Fatture false per oltre 1,6 milioni: coinvolta anche una società bresciana

Denunciato imprenditore bergamasco, e con lui i 5 responsabili di società “cartiere” addette alla sola produzione di false fatture: anche in provincia di Brescia

Fatture false per oltre 1,6 milioni di euro, tasse non pagate per quasi 340mila: questo è quanto sarebbe emerso al termine di una serie di controlli e di verifiche fiscali, effettuati dalla Guardia di Finanza di Clusone nei confronti di una società bergamasca dell'alta Val Seriana, operante nel settore del commercio di rottami all'ingrosso.
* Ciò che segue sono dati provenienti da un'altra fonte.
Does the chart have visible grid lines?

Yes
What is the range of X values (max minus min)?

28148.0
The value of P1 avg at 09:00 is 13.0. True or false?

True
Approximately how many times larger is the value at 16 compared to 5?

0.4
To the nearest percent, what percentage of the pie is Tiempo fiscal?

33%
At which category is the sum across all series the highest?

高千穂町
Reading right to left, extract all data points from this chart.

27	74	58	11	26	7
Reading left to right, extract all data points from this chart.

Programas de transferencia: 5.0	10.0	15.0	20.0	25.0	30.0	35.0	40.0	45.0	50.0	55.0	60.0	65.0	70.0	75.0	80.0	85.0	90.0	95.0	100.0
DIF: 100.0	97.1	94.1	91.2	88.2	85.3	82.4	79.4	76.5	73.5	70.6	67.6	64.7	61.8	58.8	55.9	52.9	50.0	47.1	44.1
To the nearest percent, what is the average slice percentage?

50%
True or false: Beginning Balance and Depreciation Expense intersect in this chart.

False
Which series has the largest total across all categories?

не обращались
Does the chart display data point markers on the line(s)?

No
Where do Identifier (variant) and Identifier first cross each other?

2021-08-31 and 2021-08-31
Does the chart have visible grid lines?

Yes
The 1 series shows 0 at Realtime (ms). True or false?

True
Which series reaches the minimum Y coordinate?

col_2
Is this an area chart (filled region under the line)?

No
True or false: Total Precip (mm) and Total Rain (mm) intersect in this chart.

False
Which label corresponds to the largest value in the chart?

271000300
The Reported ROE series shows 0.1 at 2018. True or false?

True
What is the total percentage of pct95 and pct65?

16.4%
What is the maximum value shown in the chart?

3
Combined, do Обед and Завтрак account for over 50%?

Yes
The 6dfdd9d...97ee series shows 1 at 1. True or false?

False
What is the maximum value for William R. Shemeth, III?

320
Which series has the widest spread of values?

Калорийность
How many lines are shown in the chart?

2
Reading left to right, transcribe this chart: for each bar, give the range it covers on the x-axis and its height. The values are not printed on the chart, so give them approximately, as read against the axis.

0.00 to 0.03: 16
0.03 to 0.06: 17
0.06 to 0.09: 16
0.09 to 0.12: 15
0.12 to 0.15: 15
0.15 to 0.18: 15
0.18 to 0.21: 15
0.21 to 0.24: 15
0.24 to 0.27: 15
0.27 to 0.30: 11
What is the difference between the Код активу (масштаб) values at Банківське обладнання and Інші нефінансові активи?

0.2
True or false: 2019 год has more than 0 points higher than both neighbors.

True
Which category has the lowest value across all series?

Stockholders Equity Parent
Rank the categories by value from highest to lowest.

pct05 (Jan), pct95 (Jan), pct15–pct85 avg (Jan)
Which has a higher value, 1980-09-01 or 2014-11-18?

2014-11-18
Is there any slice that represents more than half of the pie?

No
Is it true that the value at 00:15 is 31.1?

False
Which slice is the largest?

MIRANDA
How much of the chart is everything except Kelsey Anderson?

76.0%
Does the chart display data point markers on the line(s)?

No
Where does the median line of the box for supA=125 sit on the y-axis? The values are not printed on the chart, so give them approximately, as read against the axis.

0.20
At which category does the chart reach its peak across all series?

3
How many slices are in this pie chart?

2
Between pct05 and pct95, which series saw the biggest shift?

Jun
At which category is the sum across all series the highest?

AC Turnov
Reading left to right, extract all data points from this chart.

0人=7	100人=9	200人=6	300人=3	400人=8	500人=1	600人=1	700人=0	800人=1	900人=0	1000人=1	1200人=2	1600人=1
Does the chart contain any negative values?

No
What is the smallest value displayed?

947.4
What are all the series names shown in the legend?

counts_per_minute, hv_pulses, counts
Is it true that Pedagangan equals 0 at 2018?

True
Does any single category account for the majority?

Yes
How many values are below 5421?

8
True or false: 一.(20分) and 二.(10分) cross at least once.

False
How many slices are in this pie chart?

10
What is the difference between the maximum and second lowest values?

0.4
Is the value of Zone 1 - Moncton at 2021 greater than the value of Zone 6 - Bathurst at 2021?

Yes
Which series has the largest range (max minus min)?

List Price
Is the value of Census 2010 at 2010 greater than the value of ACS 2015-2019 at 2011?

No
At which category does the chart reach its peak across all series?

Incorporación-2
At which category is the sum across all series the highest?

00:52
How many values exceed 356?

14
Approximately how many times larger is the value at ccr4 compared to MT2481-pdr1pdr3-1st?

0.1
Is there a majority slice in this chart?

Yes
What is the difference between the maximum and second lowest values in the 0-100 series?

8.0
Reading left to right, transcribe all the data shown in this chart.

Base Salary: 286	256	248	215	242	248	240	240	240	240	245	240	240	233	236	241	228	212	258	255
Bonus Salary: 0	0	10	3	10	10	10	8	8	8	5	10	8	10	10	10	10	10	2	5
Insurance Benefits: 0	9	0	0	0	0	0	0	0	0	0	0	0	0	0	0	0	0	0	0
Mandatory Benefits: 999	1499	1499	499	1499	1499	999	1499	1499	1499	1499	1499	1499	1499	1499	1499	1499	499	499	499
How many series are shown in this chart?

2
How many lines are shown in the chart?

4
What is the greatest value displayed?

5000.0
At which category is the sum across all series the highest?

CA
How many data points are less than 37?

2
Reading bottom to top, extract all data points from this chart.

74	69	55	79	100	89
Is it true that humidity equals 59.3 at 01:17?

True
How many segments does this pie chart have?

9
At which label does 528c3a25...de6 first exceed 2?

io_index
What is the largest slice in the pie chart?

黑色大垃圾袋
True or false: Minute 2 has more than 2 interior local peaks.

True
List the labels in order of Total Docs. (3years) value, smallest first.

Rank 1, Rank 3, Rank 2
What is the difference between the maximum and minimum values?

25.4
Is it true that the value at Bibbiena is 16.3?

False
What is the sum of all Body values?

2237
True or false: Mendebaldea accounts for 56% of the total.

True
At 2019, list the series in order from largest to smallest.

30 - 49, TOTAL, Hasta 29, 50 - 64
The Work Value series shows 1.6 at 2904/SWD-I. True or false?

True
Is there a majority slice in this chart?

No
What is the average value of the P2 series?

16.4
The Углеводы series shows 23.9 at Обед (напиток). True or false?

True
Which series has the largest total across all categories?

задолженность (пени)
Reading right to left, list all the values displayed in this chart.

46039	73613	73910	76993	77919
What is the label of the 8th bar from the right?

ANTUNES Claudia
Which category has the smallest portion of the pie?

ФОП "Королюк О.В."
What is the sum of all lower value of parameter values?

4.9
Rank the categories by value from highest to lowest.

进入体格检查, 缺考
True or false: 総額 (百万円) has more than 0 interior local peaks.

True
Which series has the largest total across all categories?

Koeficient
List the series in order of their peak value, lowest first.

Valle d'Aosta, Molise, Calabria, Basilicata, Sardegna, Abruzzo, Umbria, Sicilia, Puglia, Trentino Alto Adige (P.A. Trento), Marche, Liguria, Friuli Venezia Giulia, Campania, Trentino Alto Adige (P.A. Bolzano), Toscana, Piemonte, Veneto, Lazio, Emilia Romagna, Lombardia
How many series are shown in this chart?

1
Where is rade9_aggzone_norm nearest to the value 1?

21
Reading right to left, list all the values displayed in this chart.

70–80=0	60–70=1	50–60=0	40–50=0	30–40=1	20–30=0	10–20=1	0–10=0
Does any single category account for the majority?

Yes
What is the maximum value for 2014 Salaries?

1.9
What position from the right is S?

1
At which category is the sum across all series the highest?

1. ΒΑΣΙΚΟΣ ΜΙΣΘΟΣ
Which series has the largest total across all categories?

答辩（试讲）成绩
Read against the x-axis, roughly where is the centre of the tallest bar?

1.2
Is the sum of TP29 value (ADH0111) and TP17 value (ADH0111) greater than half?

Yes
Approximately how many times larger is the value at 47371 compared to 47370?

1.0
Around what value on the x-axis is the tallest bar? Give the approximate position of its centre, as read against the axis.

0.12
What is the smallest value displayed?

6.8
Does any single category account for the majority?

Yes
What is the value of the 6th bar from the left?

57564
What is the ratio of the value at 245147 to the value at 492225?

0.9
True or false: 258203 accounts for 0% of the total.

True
Nei guai è finito l'amministratore unico della società, un imprenditore di 44 anni residente a Rovetta, nella Bergamasca: è accusato di false fatturazioni e dichiarazioni fiscali fraudolente. Come disposto dalla magistratura, sono già stati sequestrati anche beni mobili e immobili per circa 340mila euro, l'equivalente di quanto non versato al fisco.

Società cartiere anche in provincia di Brescia

Il sistema è noto e arcinoto, e coinvolgeva cinque società cosiddette “cartiere” (quindi addette alla sola “produzione” di fatture inesistenti) sparse nelle province di Brescia, Verona e Piacenza: anche i responsabili di queste aziende sono stati denunciati per l'emissione delle false fatture.

Gli accertamenti della Fiamme Gialle sono scattati dalle verifiche sulle contabilità dell'azienda di rottami della Val Seriana. Da queste sarebbe emerso l'acquisto di merci, beni e servizi in realtà mai esistiti, nonostante accompagnati da fatture. Appunto, false.